Chinese-FastSpeech2 - Integrating Prosody for Improved Chinese Speech Synthesis with FastSpeech2

Project Overview of Chinese-FastSpeech2

Chinese-FastSpeech2 is an enhanced version of the FastSpeech2 model, specifically adapted for Chinese speech synthesis. The project builds upon the FastSpeech2 model by introducing prosody representation and prediction modules, making the Chinese pronunciation more lively and rhythmic. The project's training utilized the Biaobei Standard Mandarin Female Voice dataset.

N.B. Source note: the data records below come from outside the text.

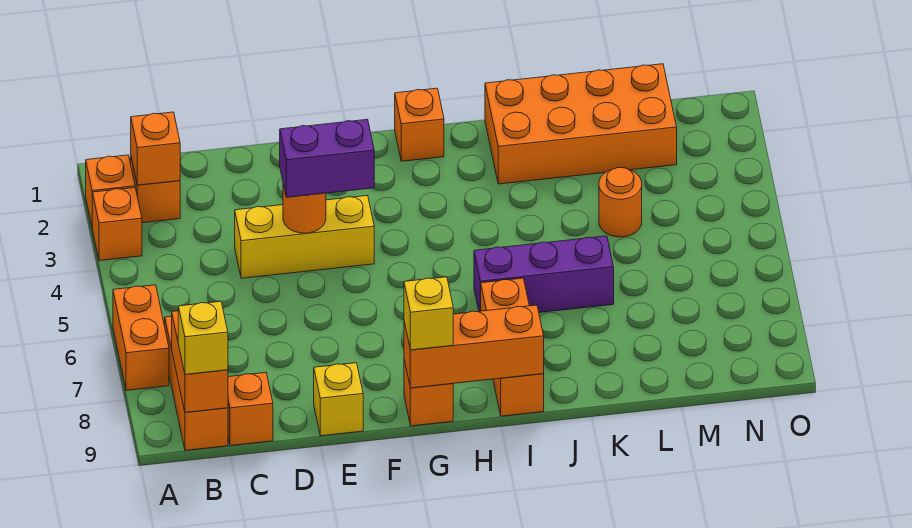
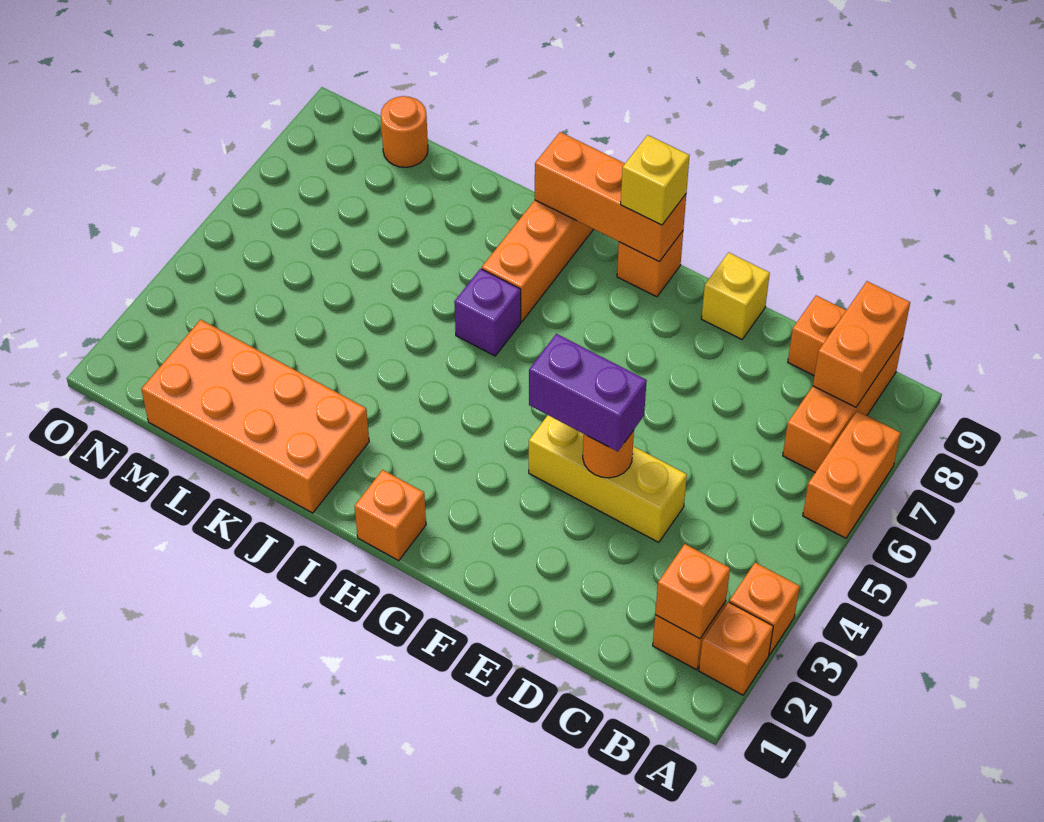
yellow brick B9 level 3 -> none
purple brick I6:K6 level 1 -> purple brick I6 level 1
orange round brick L4 level 1 -> orange round brick M9 level 1

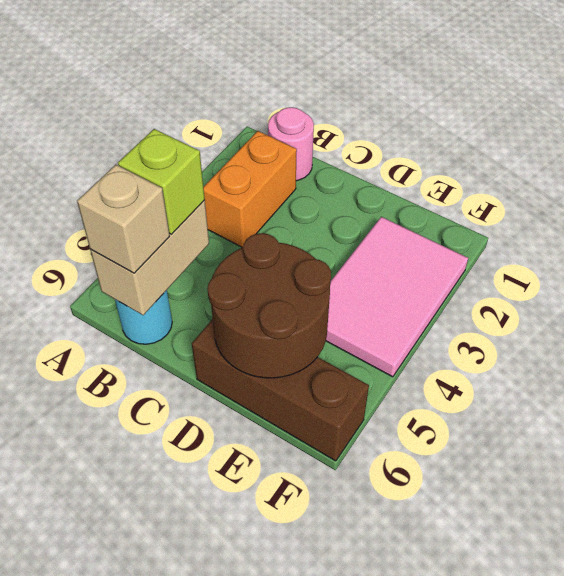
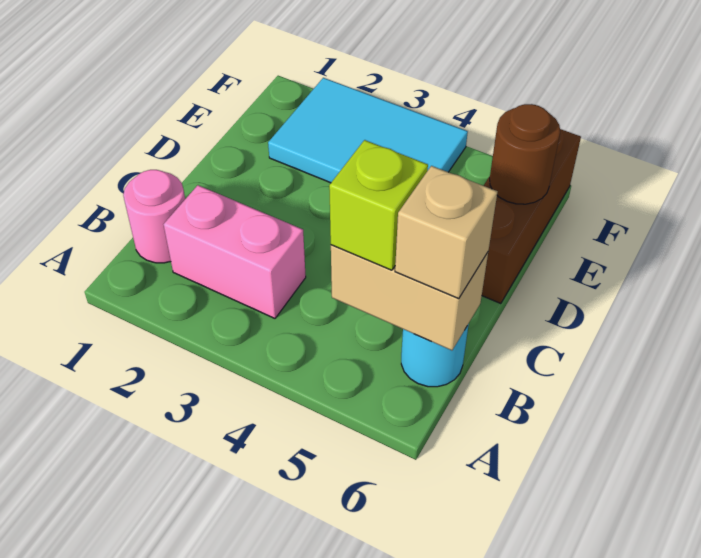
orange brick B2:B3 level 1 -> pink brick B2:B3 level 1
brown round brick D5:E6 level 2 -> brown round brick E6 level 2
pink tile E2:F4 level 1 -> cyan tile E2:F4 level 1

Updates as of April 2, 2023

Inclusion of Prosody Training Code: The project now includes code for training prosody models, found under the BertProsody directory.
Data Preprocessing Code for Prosody Training: A data preprocessing script tailored for the Biaobei dataset has been added, located at preprocessor/biaobei.py. Note that this script is currently unrefined but available for initial use.

Samples

The generated audio samples are available for reference to showcase the speech synthesis capabilities of the model.

Model Files

The main architecture of the project consists of FastSpeech2 combined with HifiGAN, enhanced by the inclusion of Chinese text prosody vectors at the input stage. As a result, the project comprises three models:

fastspeech_model (File: 8000.pth.tar) → Place in output/ckpt/biaobei/
hifigan_model (File: generator_universal.pth.tar) → Place in hifigan/
prosody_model (File: best_model.pt) → Place in transformer/prosody_model/

The models can be downloaded from this link with the extraction code: qgpi.

Prediction Methods

The project provides two methods for synthesizing speech:

Interactive Synthesis: By running python synthesize_all.py, users can input the text to be converted into speech via command line, which will generate a file named tmp.wav in the current working directory.
API Call: Running tts_server.py will launch a text-to-speech interface, which can be accessed via HTTP API as demonstrated in TestServer.py. The resulting audio file (tmp.wav) is also stored in the current working directory.

Training Process

For those interested in custom training, the project references the detailed training methods from the FastSpeech2 project. Chinese-FastSpeech2 includes several optimizations to the base FastSpeech2 methods. For further insights on these improvements, one can refer to the blog: Optimization of Chinese Speech Synthesis based on FastSpeech2.

Chinese-FastSpeech2 is a personal endeavor aimed at exploring advancements in speech synthesis. The project welcomes feedback, critiques, and productive exchanges to continue improving its offerings.